Ровена, впрочем, совершенно об этом не переживала, раз он не пишет, значит у него все хорошо. Но то, что она обнаружила в письме взволновало и насторожило ее.
После небольшого приветствия и нескольких фраз любезностей, без которых он не мог обойтись, молодой человек писал так:
«Вы, я полагаю, прекрасно помните, по какой причине я вынужден был отправиться домой. Так вот, то, что происходит сейчас я совершенно не понимаю и все события вокруг меня вызывают во мне волну негодования и недоверия.
Уже как пару дней моя матушка вдруг тесно сдружилась с одной юной особой, которая старше вас на два года, но все еще не замужем.
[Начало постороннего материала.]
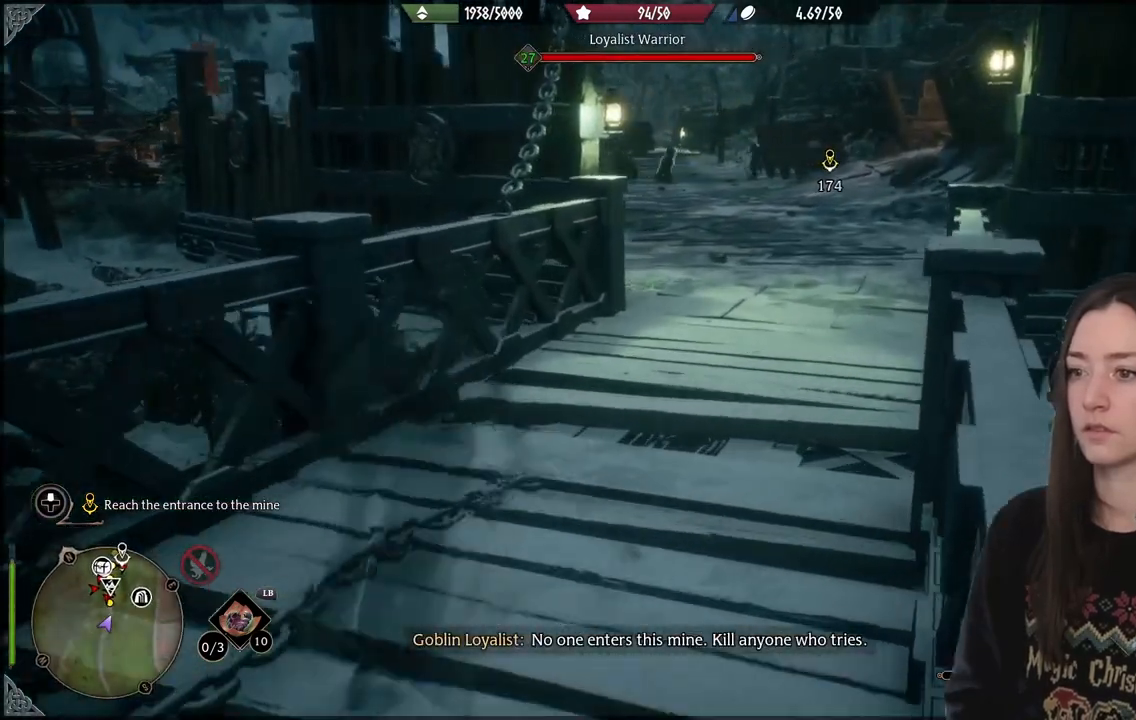
{"buttons": [], "left_stick": "up", "right_stick": "center", "events": [[350, "right_stick", "center"]]}
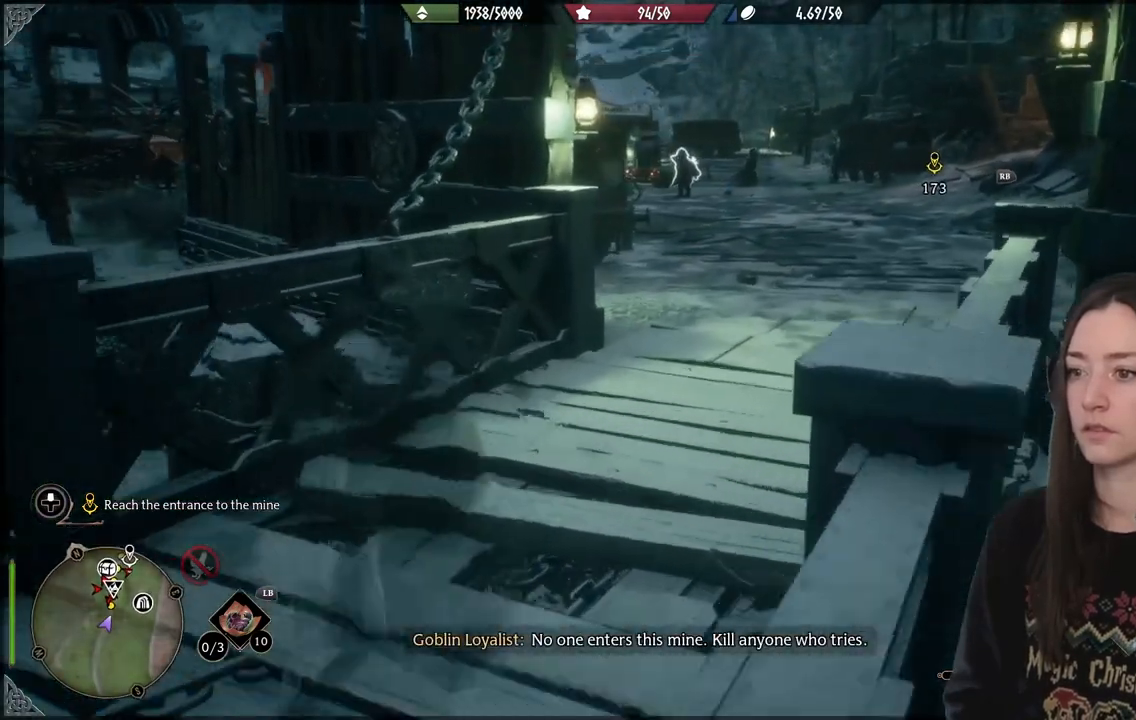
{"buttons": [], "left_stick": "up", "right_stick": "center", "events": []}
Это некая леди Гарсфилд, дочь графов Гарсфилд и, как говорит матушка, является какой-то дальней родственницей самого герцога Бедфорда. В общем, как только у нас в доме появилась эта молодая особа у моей матушки тут же прошли все мигрени, которые только имели место. Она не отходит от этой леди и приглашает ее к нам каждый день то на чай, то на прогулку, то на игру в карты. При этом она требует от меня постоянного присутствия, будто мне есть до того большое дело, и постоянно капризничает лишь только я заикнусь, что у меня нет желания.
По ее словам эта леди оказывает на нее такое благотворное действие, что у нее тут же наладилось здоровье. Хотя я и не замечаю за леди Гарсфилд каких-либо способностей к излечению чужих недугов. Кроме того, матушка постоянно нахваливает ее тонкое чувство юмора, постоянно ждет от нее шуток и смеется над каждой фразой, которая могла бы претендовать на юмор, как рождественский гусь мог бы претендовать на королевский стол. Я совершенно не нахожу и малой доли юмора ни в одной из ее фраз, они все не обладают даже претензией на остроумность.
И вообще, эта особа имеет довольно плоское мышление и поверхностные познания во всем, кажется, кроме новостей последней моды.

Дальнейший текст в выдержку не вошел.